3.2. Diese Umstände lassen darauf schließen, dass sich der damals minderjährige Beschwerdeführer schon auf Grund der Art der Ereignisse am 15./16. Juni 2011 (insbesondere seiner Festnahme) und ihrer zeitlich engen Abfolge, die in der "Erstbefragung" des Beschwerdeführers in den frühen Morgenstunden des 16. Juni 2011 gipfelten, allenfalls in einer ArtAusnahmezustand befand.
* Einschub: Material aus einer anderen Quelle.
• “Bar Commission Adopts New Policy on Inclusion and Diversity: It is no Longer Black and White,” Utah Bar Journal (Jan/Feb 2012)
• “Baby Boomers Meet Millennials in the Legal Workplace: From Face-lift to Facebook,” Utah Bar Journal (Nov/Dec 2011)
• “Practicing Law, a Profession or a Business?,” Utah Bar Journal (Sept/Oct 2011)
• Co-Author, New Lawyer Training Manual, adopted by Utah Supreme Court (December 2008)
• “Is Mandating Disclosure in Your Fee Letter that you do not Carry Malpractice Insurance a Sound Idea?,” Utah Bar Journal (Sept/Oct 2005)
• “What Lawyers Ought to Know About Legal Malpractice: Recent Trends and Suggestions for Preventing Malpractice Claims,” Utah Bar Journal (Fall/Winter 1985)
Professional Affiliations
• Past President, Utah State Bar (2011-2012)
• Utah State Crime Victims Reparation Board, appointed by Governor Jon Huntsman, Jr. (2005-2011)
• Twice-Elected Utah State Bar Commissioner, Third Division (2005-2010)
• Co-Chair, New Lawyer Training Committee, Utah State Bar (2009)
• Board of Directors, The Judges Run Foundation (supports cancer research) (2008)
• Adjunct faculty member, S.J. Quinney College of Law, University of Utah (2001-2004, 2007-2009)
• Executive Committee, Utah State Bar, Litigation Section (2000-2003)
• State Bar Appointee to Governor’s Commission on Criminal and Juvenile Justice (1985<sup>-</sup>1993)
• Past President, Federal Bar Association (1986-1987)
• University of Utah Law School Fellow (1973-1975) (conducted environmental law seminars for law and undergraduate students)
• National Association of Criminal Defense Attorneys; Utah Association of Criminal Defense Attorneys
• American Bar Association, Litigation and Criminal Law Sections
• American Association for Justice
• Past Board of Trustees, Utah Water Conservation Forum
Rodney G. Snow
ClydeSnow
Das Bundesverwaltungsgericht konnte daher zulässigerweise die von ihm angenommene Unglaubwürdigkeit des Fluchtvorbringens des Beschwerdeführers jedenfalls nicht ohne die Durchführung einer mündlichen Verhandlung auf einen "krassen Aussagewiderspruch" stützen, den das Bundesverwaltungsgericht auf Grund einer bloß auf dem Aktenstudium beruhenden Beweiswürdigung angenommen hatte.

Der Sachverhalt war daher weder aus der Aktenlage in Verbindung mit der Beschwerde hinreichend geklärt, noch konnte sich aus den bisherigen Ermittlungen für das Bundesverwaltungsgericht zweifelsfrei ergeben, dass das Vorbringen nicht den Tatsachen entspricht (vgl. §21 Abs7 BFA-VG). Insoweit lagen die Voraussetzungen für das Unterbleiben einer mündlichen Verhandlung nicht vor.

III. Ergebnis

1. Der Beschwerdeführer ist durch das angefochtene Erkenntnis im verfassungsgesetzlich gewährleisteten Recht auf Durchführung einer mündlichen Verhandlung gemäß Art47 Abs2 GRC verletzt worden.

2. Das angefochtene Erkenntnis ist daher bereits aus diesem Grund aufzuheben.

3. Diese Entscheidung konnte gemäß §19 Abs4 VfGG ohne mündliche Verhandlung in nichtöffentlicher Sitzung getroffen werden.

4. Die Kostenentscheidung beruht auf §88 VfGG. In den zugesprochenen Kosten ist Umsatzsteuer in der Höhe von € 436,– enthalten.

Die als "ERV-Kosten" geltend gemachten Kosten sind schon deshalb nicht zuzusprechen, da diese bereits mit dem Pauschalsatz abgegolten sind (VfGH 20.2.2014, U1190/2013; 25.6.2014, U2671/2013; 26.11.2014, E873/2014).